Turkey’s first large release scheme during the COVID pandemic in 2020 applied the same rule. People convicted of homicide, assault or drug trafficking could leave prison, but those convicted under terrorism provisions stayed behind bars even when their cases involved no link to weapons or violence. The new bill again keeps these prisoners outside the scope of early release.

The lawmaker said these men and women are now punished twice because they lost their right to a fair trial and now face unequal treatment in the execution of sentences. He said this double standard violates public trust and leaves the country’s prison system with the highest inmate population in Europe, over 428,000.

In his post on X, he cited official data showing that Turkey recorded 23,805,000 criminal offenses in 2024 and that the prison population has grown from 58,000 in 2004 to 428,267 today. He said the rise stems from a justice system that cannot operate independently from the government.

Under the bill, many inmates who meet the rules for time served would move from higher security prisons to lower security “open” facilities and then become eligible to leave prison as much as three years early under a supervised release program. The package also brings new disciplinary rules for lawyers, gives regional appeals courts broader powers and sets new rules for debt collection, property transfers and online fraud cases.

Since the failed coup in 2016, Turkey has used terrorism laws to pursue an enormous post-coup crackdown.
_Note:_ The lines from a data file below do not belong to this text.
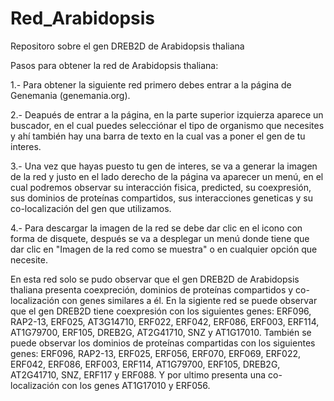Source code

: # Red_Arabidopsis
Repositoro sobre el gen DREB2D de Arabidopsis thaliana

Pasos para obtener la red de Arabidopsis thaliana:

1.- Para obtener la siguiente red primero debes entrar a la página de Genemania (genemania.org).

2.- Deapués de entrar a la página, en la parte superior izquierza aparece un buscador, en el cual puedes selecciónar el tipo de organismo que necesites y ahí también hay una barra de texto en la cual vas a poner el gen de tu interes.

3.- Una vez que hayas puesto tu gen de interes, se va a generar la imagen de la red y justo en el lado derecho de la página va aparecer un menú, en el cual podremos observar su interacción fisica, predicted, su coexpresión, sus dominios de proteínas compartidos, sus interacciones geneticas y su co-localización del gen que utilizamos.

4.- Para descargar la imagen de la red se debe dar clic en el icono con forma de disquete, después se va a desplegar un menú donde tiene que dar clic en "Imagen de la red como se muestra" o en cualquier opción que necesite.

En esta red solo se pudo observar que el gen DREB2D de Arabidopsis thaliana presenta coexpreción, dominios de proteínas compartidos y co-localización con genes similares a él.
En la sigiente red se puede observar que el gen DREB2D tiene coexpresión con los siguientes genes: ERF096, RAP2-13, ERF025, AT3G14710, ERF022, ERF042, ERF086, ERF003, ERF114, AT1G79700, ERF105, DREB2G, AT2G41710, SNZ y AT1G17010.
También se puede observar los dominios de proteínas compartidas con los siguientes genes: ERF096, RAP2-13, ERF025, ERF056, ERF070, ERF069, ERF022, ERF042, ERF086, ERF003, ERF114, AT1G79700, ERF105, DREB2G, AT2G41710, SNZ, ERF117 y ERF088.
Y por ultimo presenta una co-localización con los genes AT1G17010 y ERF056.
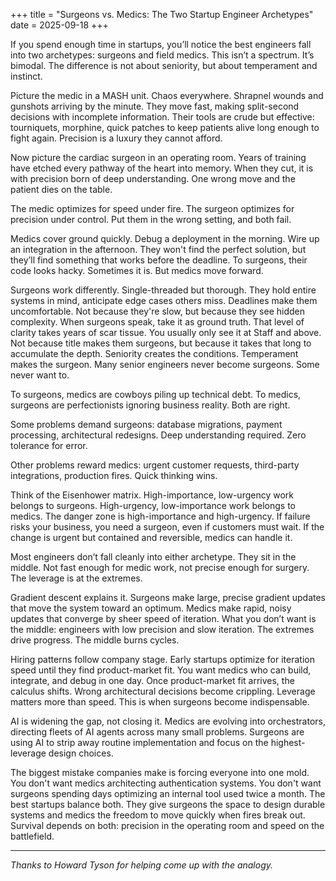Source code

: +++
title = "Surgeons vs. Medics: The Two Startup Engineer Archetypes"
date = 2025-09-18
+++

If you spend enough time in startups, you’ll notice the best engineers fall into two archetypes: surgeons and field medics. This isn’t a spectrum. It’s bimodal. The difference is not about seniority, but about temperament and instinct.

Picture the medic in a MASH unit. Chaos everywhere. Shrapnel wounds and gunshots arriving by the minute. They move fast, making split-second decisions with incomplete information. Their tools are crude but effective: tourniquets, morphine, quick patches to keep patients alive long enough to fight again. Precision is a luxury they cannot afford.

Now picture the cardiac surgeon in an operating room. Years of training have etched every pathway of the heart into memory. When they cut, it is with precision born of deep understanding. One wrong move and the patient dies on the table.

The medic optimizes for speed under fire. The surgeon optimizes for precision under control. Put them in the wrong setting, and both fail.

Medics cover ground quickly. Debug a deployment in the morning. Wire up an integration in the afternoon. They won't find the perfect solution, but they’ll find something that works before the deadline. To surgeons, their code looks hacky. Sometimes it is. But medics move forward.

Surgeons work differently. Single-threaded but thorough. They hold entire systems in mind, anticipate edge cases others miss. Deadlines make them uncomfortable. Not because they're slow, but because they see hidden complexity. When surgeons speak, take it as ground truth. That level of clarity takes years of scar tissue. You usually only see it at Staff and above. Not because title makes them surgeons, but because it takes that long to accumulate the depth. Seniority creates the conditions. Temperament makes the surgeon. Many senior engineers never become surgeons. Some never want to.

To surgeons, medics are cowboys piling up technical debt. To medics, surgeons are perfectionists ignoring business reality. Both are right.

Some problems demand surgeons: database migrations, payment processing, architectural redesigns. Deep understanding required. Zero tolerance for error.

Other problems reward medics: urgent customer requests, third-party integrations, production fires. Quick thinking wins.

Think of the Eisenhower matrix. High-importance, low-urgency work belongs to surgeons. High-urgency, low-importance work belongs to medics. The danger zone is high-importance and high-urgency. If failure risks your business, you need a surgeon, even if customers must wait. If the change is urgent but contained and reversible, medics can handle it.

Most engineers don’t fall cleanly into either archetype. They sit in the middle. Not fast enough for medic work, not precise enough for surgery. The leverage is at the extremes.

Gradient descent explains it. Surgeons make large, precise gradient updates that move the system toward an optimum. Medics make rapid, noisy updates that converge by sheer speed of iteration. What you don’t want is the middle: engineers with low precision and slow iteration. The extremes drive progress. The middle burns cycles.

Hiring patterns follow company stage. Early startups optimize for iteration speed until they find product-market fit. You want medics who can build, integrate, and debug in one day. Once product-market fit arrives, the calculus shifts. Wrong architectural decisions become crippling. Leverage matters more than speed. This is when surgeons become indispensable.

AI is widening the gap, not closing it. Medics are evolving into orchestrators, directing fleets of AI agents across many small problems. Surgeons are using AI to strip away routine implementation and focus on the highest-leverage design choices.

The biggest mistake companies make is forcing everyone into one mold. You don't want medics architecting authentication systems. You don't want surgeons spending days optimizing an internal tool used twice a month. The best startups balance both. They give surgeons the space to design durable systems and medics the freedom to move quickly when fires break out. Survival depends on both: precision in the operating room and speed on the battlefield.

---

*Thanks to Howard Tyson for helping come up with the analogy.*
Justice ministry data show that a total of 3,093,084 people have been investigated for terrorism-related offenses since the coup attempt, with 527,100 convicted, often on the basis of ordinary social or professional ties that were legal at the time.

Many of those targeted are alleged followers of the Gülen movement, inspired by the late Muslim scholar Fethullah Gülen, as well as journalists, Kurdish activists and other government opponents.

President Recep Tayyip Erdoğan has been targeting followers of the Gülen movement, inspired by the late Muslim cleric Fethullah Gülen, since corruption investigations in December 2013 implicated him as well as some members of his family and inner circle.

Dismissing the investigations as a Gülenist coup and a conspiracy against his government, Erdoğan began to target the movement’s members. He designated the movement as a terrorist organization in May 2016 and intensified the crackdown on it following an abortive putsch in July of the same year that he accused Gülen of masterminding. The movement strongly denies involvement in the coup attempt or any terrorist activity.

International human rights groups and legal experts say Turkey’s counterterrorism provisions in the Turkish Penal Code and the Counterterrorism Law are vague and open to political use, allowing the state to treat peaceful conduct as support for terrorism.

Once people are labeled terrorism suspects or convicts, they face lasting bans from public employment, travel restrictions and social stigma, even if the charges are later dropped or they are acquitted.

It is this group of people convicted of terrorism for acts with no link to violence that critics say is being excluded again from the new early release scheme, while thousands sentenced for ordinary crimes, including serious offenses, stand to benefit.